EXERCISE BRIEF
In the entries below, count the lines that include the word "sobre" and reply with the number alone.

Transcribed page contents
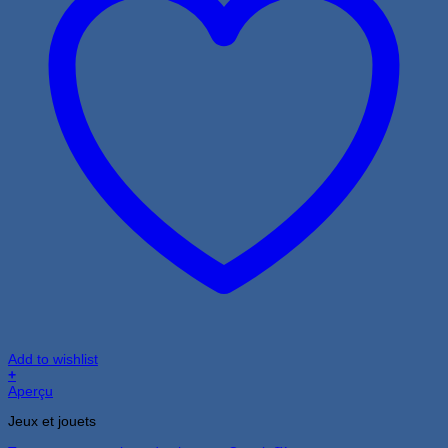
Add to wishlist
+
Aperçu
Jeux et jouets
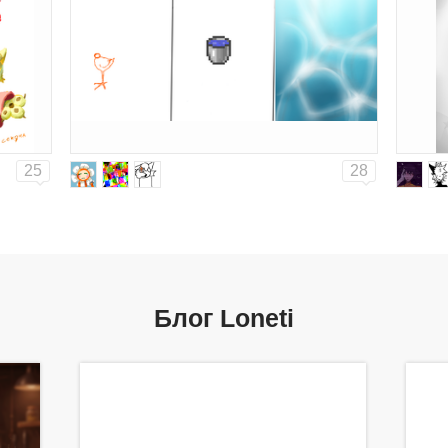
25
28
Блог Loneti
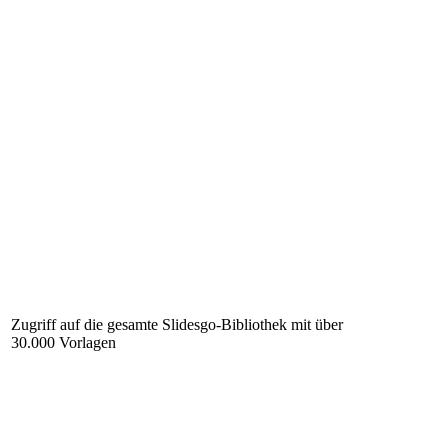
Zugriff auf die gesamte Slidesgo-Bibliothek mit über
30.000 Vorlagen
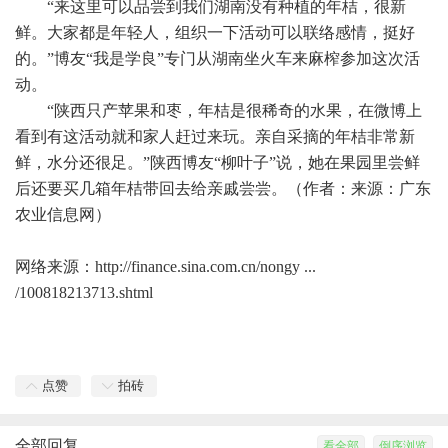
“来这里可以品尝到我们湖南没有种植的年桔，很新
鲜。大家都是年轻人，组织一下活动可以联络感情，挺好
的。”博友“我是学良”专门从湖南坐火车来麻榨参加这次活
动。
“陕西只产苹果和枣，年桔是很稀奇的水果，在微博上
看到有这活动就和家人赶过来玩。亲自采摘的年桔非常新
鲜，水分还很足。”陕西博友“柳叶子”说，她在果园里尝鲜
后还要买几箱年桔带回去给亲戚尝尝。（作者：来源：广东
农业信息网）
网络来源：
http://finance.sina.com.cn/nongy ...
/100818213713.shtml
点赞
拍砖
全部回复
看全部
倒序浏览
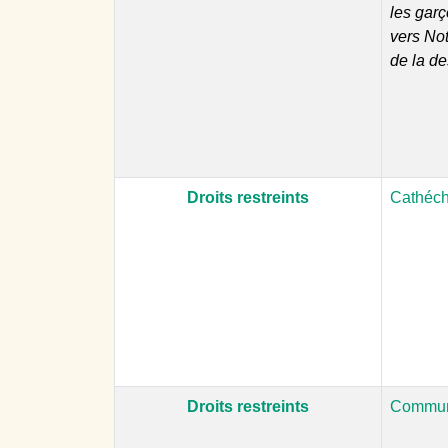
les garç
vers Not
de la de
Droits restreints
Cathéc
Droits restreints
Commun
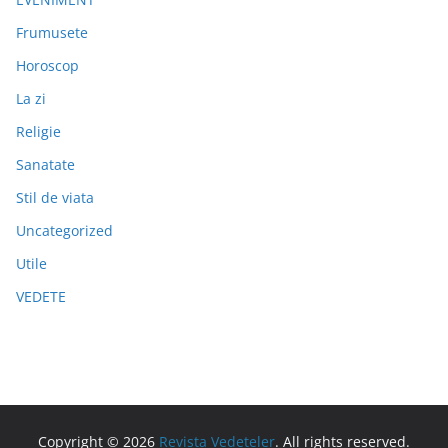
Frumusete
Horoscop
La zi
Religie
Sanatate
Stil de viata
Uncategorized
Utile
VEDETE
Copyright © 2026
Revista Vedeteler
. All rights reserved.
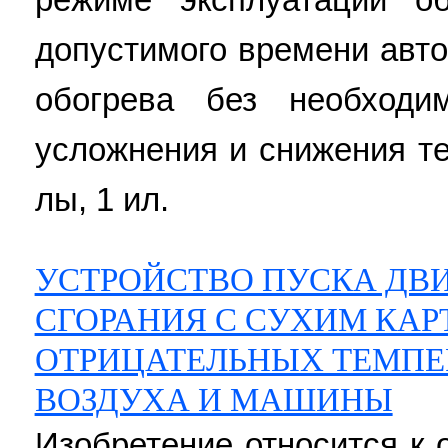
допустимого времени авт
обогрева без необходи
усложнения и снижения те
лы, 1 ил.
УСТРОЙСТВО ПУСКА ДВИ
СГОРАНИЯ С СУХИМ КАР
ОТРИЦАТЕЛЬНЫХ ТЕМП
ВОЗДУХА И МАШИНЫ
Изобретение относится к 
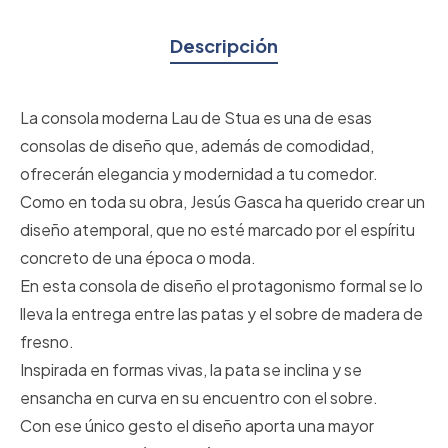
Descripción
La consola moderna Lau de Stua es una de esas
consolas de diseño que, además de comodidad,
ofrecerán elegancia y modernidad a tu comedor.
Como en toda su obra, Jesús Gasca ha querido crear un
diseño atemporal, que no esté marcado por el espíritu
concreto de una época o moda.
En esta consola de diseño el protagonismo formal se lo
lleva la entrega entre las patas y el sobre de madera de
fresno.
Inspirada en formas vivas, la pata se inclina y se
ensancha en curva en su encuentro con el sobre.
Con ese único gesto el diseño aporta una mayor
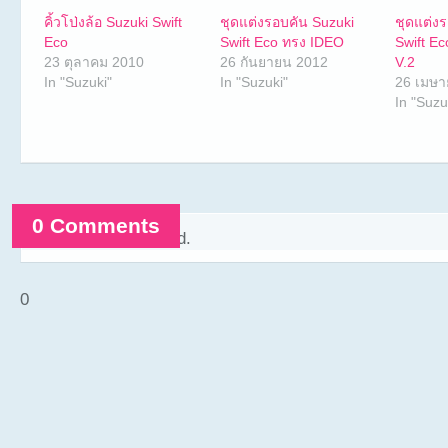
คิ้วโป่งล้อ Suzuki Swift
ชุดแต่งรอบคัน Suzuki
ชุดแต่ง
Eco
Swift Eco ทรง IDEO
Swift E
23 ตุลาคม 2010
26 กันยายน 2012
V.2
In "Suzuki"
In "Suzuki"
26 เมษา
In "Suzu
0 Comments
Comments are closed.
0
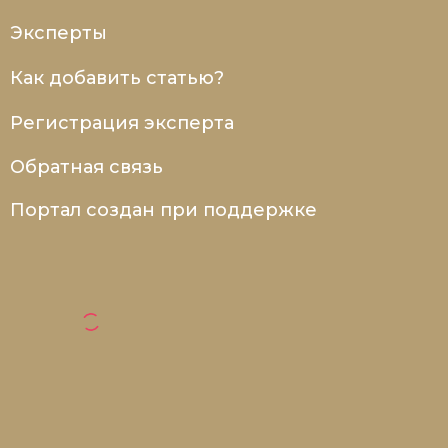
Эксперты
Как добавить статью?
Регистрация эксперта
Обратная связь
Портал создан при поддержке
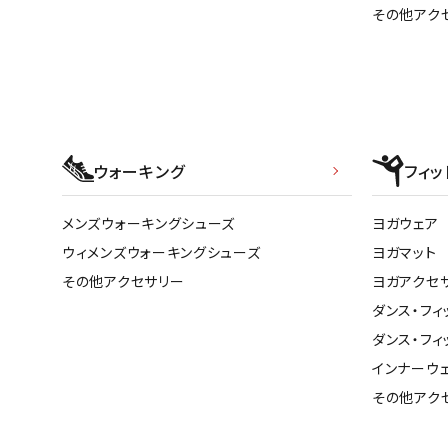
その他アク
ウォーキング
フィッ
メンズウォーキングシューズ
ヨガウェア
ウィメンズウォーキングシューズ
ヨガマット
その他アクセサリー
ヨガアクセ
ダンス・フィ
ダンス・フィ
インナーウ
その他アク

ANSWER
2